In writing on behalf of the unanimous three-judge panel, Judge Anne E. Lazurus explained that, because the file clerk’s employers admitted that she misfiled an ultrasound report and that mistake constituted a breach of the standard of care, the defense verdict bore no rational relationship to the evidence.

The events underlying the original action began when the minor-plaintiff’s mother presented for a diagnostic ultrasound during her third trimester of pregnancy.  The ultrasound showed a large cyst on the fetus’ right kidney.  Before the report made its way to the defendant obstetricians’ office, the mother went into labor and delivered a baby boy.  Once the ultrasound report arrived at the office, a file clerk placed it in the wrong pile of papers.

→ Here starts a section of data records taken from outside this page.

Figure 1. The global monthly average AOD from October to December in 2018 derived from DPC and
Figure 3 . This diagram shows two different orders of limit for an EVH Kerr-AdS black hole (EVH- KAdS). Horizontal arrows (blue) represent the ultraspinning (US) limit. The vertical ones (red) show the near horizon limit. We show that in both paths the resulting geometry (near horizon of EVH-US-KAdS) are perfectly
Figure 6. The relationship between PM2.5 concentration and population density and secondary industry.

About ten days later, the parents brought their baby to the hospital because the baby was lethargic and vomiting.  An abdominal ultrasound revealed the kidney cyst, and he was transferred to the Children’s Hospital of Pittsburgh for an emergency surgery to correct an obstructed urethra.  The parents initiated a medical malpractice suit against the radiologist, the hospital, and the obstetricians and their practice.  Amongst their several charges of negligence and vicarious liability, the plaintiffs contended that the obstetricians failed to maintain proper procedures for obtaining radiology reports.  The jury found in favor of the obstetricians.  The plaintiffs appealed.

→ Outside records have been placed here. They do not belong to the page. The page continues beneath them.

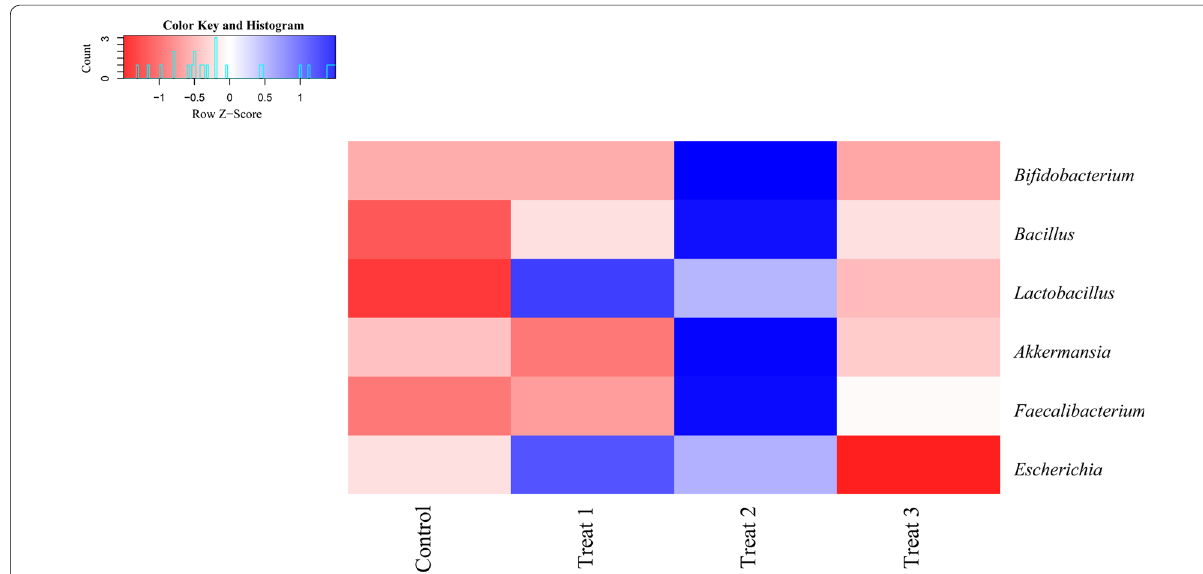
Fig. 4 The distribution of potential probiotics and pathogens of pigs among treatments. The mean relative abundance of these genera was normalized using Z-score transformation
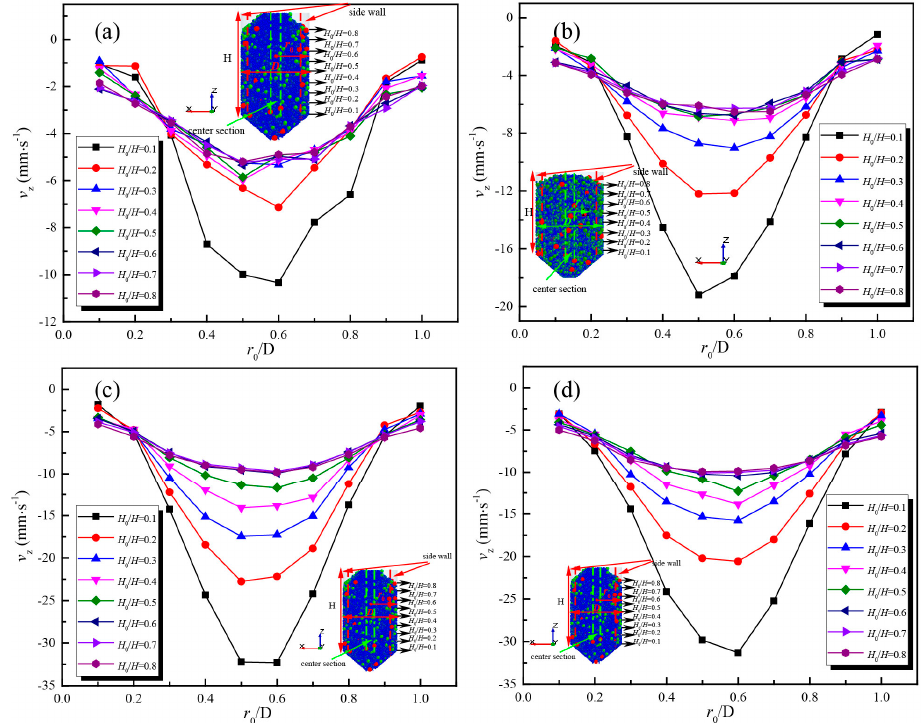
Figure 28. The variation in velocity of all sinter layers for different discharge velocities of outlets of ( a ) v a = 0.1 m ∙ s − 1 , ( b ) v a = 0.2 m ∙ s − 1 , ( c ) v a = 0.3 m ∙ s − 1 , and ( d ) v a = 0.4 m ∙ s − 1.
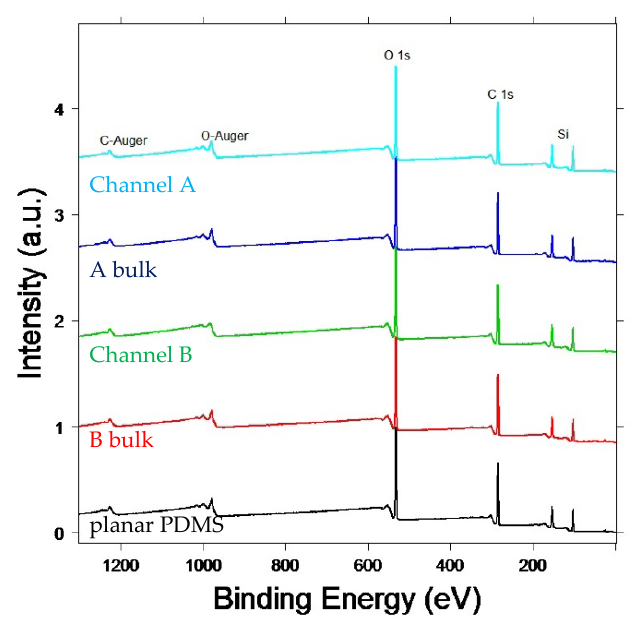
Figure 4. X-ray photoelectron spectroscopy (XPS) survey spectra taken at 0° take-off angle. Spectra were taken inside microdevices channels (curves named Channel A and Channel B) and outside channels, i.e., on freshly cut microdevice surfaces (A bulk and B bulk). A planar PDMS surface was also measured for comparison (planar PDMS). Table 1. XPS relative quantification (%) of O, C, and Si detected with a 0° take- off angle on inner (Channel A or B) and outer surfaces (Chip A or B bulk) of microdevices channels and on PDMS planar surfaces. The standard error does not exceed the 1%–2% of the reported value.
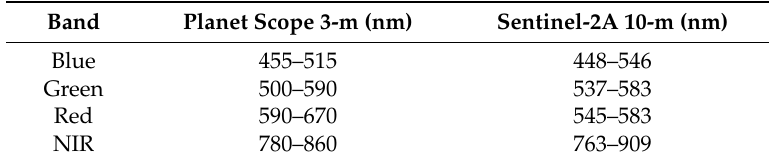
Table 1. Wavelength range of Planet and Sentinel-2A satellites sensors for blue, green, red, and NIR spectral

In the opinion, Judge Lazurus agreed with the plaintiffs that the obstetricians’ admission that their staff member was negligent required that the defense decision be set aside.  During their depositions and cross-examination, the physicians testified that the misplaced ultrasound report delayed their timely review of the results and constituted a breach in the standard of care.  Even without an expert to opine as to the communication policies in place at the obstetricians’ practice, Judge Lazurus held that the facts mandated a finding of negligence.  In doing so, she cited two Superior Court cases that found that experts are not needed to prove negligence when lack of skill or care is obvious to laypeople.  As a result, the Court ordered that only the obstetrician defendants and their practice should be brought before a jury again to determine causation, liability and damages.